Visita e mensagem central
Na terça‑feira, a cidade da Covilhã recebeu a visita do Presidente da República António José Seguro, que dedicou o dia a iniciativas ligadas à juventude e ao empreendedorismo. No encontro com jovens empreendedores, o chefe de Estado deixou um apelo claro: é urgente que o país encontre formas de acolher licenciados e oferecer salários compatíveis com a sua qualificação.
A intervenção de Seguro focou‑se em três pontos que tocam diretamente a realidade local: a necessidade de descentralizar decisões do Estado, a promoção de empresas com maior escala e a criação de condições para que os jovens possam permanecer e prosperar no país. A sua mensagem aponta para um impacto direto na capacidade da Covilhã — e de outros concelhos do interior — em reter talento e estimular actividade económica.
Contexto e consequências locais
Para a população e para as entidades económicas locais, as observações do Presidente reforçam debates já em curso: como atrair e fixar profissionais qualificados e como apoiar empresas locais para que cresçam e contratem com condições salariais adequadas.
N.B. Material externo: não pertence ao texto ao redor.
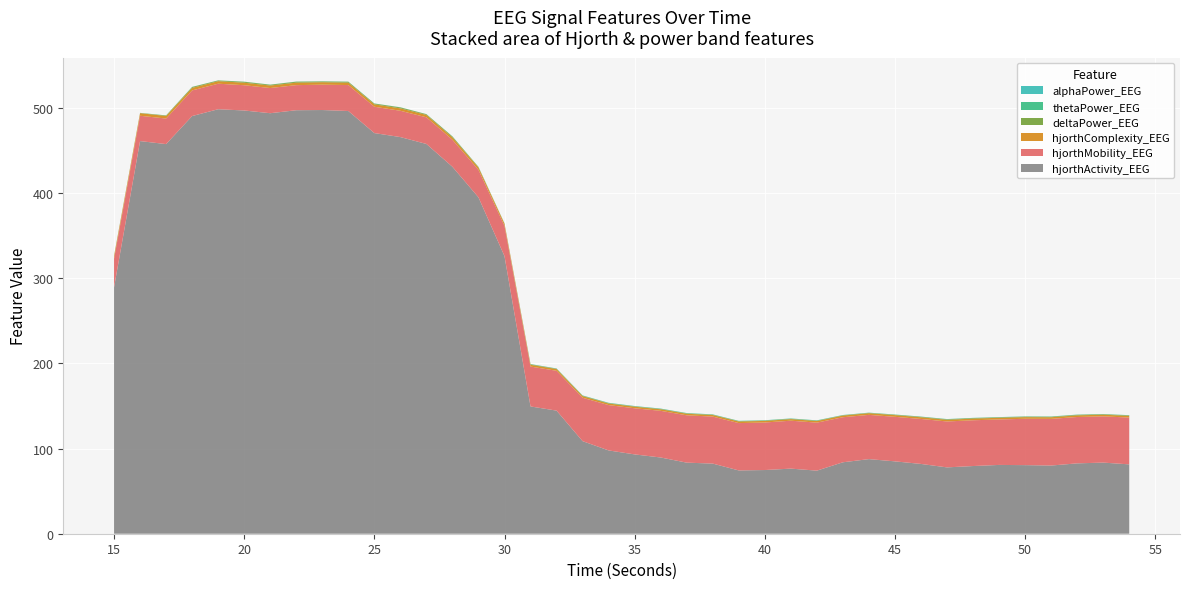

Reading left to right, list all the values displayed in this chart.

hjorthActivity_EEG: 289.2	461.0	457.5	490.4	498.4	496.9	493.7	497.2	497.5	496.3	470.4	465.7	457.6	430.8	395.0	325.9	149.4	144.5	108.7	97.8	93.1	89.5	83.5	82.3	74.3	74.8	76.4	74.1	83.9	87.6	85.0	81.9	77.9	79.5	80.8	80.5	80.1	82.6	83.5	81.4
hjorthMobility_EEG: 33.6	29.7	30.0	30.1	30.0	29.7	29.6	29.4	29.8	30.5	30.9	30.9	31.3	31.7	32.3	35.5	46.8	46.7	51.0	53.2	54.2	54.8	55.6	55.2	55.6	55.8	56.3	56.4	52.9	51.9	52.3	52.8	53.9	53.7	53.4	54.4	54.8	54.4	54.3	55.0
hjorthComplexity_EEG: 2.9	3.0	3.0	3.0	3.0	3.0	3.0	2.9	2.9	2.8	2.8	2.8	2.8	2.8	2.8	2.6	2.1	2.1	1.9	1.9	1.8	1.8	1.8	1.8	1.8	1.8	1.8	1.9	2.0	2.0	2.0	2.0	2.0	2.0	2.0	1.9	1.9	1.9	2.0	1.9
deltaPower_EEG: 0.5	0.3	0.6	1.0	0.8	1.1	0.9	1.1	0.9	1.0	0.9	1.1	0.8	1.1	0.6	0.3	0.6	0.4	0.5	0.5	0.4	0.5	0.5	0.4	0.5	0.4	0.5	0.5	0.4	0.4	0.5	0.6	0.6	0.6	0.6	0.6	0.6	0.6	0.5	0.6
thetaPower_EEG: 0.1	0.1	0.1	0.1	0.1	0.1	0.1	0.2	0.1	0.1	0.1	0.2	0.1	0.2	0.1	0.1	0.2	0.2	0.3	0.3	0.3	0.3	0.3	0.3	0.3	0.3	0.3	0.3	0.2	0.2	0.2	0.2	0.2	0.2	0.2	0.2	0.2	0.2	0.2	0.2
alphaPower_EEG: 0.0	0.0	0.0	0.0	0.0	0.0	0.0	0.0	0.0	0.0	0.0	0.0	0.0	0.0	0.0	0.0	0.1	0.1	0.1	0.1	0.1	0.1	0.1	0.1	0.1	0.1	0.1	0.1	0.1	0.1	0.1	0.1	0.1	0.1	0.1	0.1	0.1	0.1	0.1	0.1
A falta de empresas de maior dimensão e a centralização decisória são apontadas como entraves que acentuam a saída forçada de jovens para outras economias.
- Descentralização: redução da dependência de decisões centralizadas do Estado.
- Crescimento empresarial: estímulo para dar maior dimensão às empresas locais.
- Retenção de talento: medidas para que licenciados não tenham de emigrar por necessidade.
"Nós temos aqui a necessidade de dar uma maior dimensão, do meu ponto de vista, às nossas empresas. Primeiro, para acolher os jovens licenciados e, segundo, para lhes pagar bons salários"
Ao insistir que "ontem já era tarde" relativamente a estas prioridades, o Presidente sublinhou a urgência política da resposta. Para a Covilhã, cidade com uma comunidade académica relevante e uma economia que combina indústria, serviços e turismo, o desafio é transformar esse diagnóstico em políticas locais e regionais que criem empregos qualificados.
Indicadores e ações possíveis
A intervenção referiu ainda que mais de 90% do tecido empresarial nacional é composto por pequenas e médias empresas, muitas com carácter familiar. Isto evidencia um obstáculo específico: sem políticas que favoreçam a expansão e a agregação empresarial, será difícil absorver a oferta de mão‑de‑obra qualificada que as universidades e centros tecnológicos locais produzem.
| Item | Detalhe |
|---|---|
| Data da visita | Terça‑feira (referida na notícia) |
| Motivo | Dia Internacional da Juventude e encontro com jovens empreendedores |
| Mensagem central | Acolher licenciados e pagar bons salários; menos centralização |
Para os responsáveis locais — autarquias, empresas e instituições de ensino — a mensagem exige avaliação estratégica: quais os setores locais com capacidade de escala, que apoios facilitam a contratação qualificada e que incentivos contrariam a emigração por necessidade. A discussão colocada por Seguro traz também implicações para a elaboração de políticas públicas nos próximos orçamentos e programas regionais.
Em termos práticos, a comunidade da Covilhã pode esperar um reforço da atenção política sobre estas temáticas, mas a transformação dependerá de medidas concretas para aumentar a dimensão empresarial e melhorar as condições salariais, de modo a tornar a permanência dos jovens uma opção viável e desejável.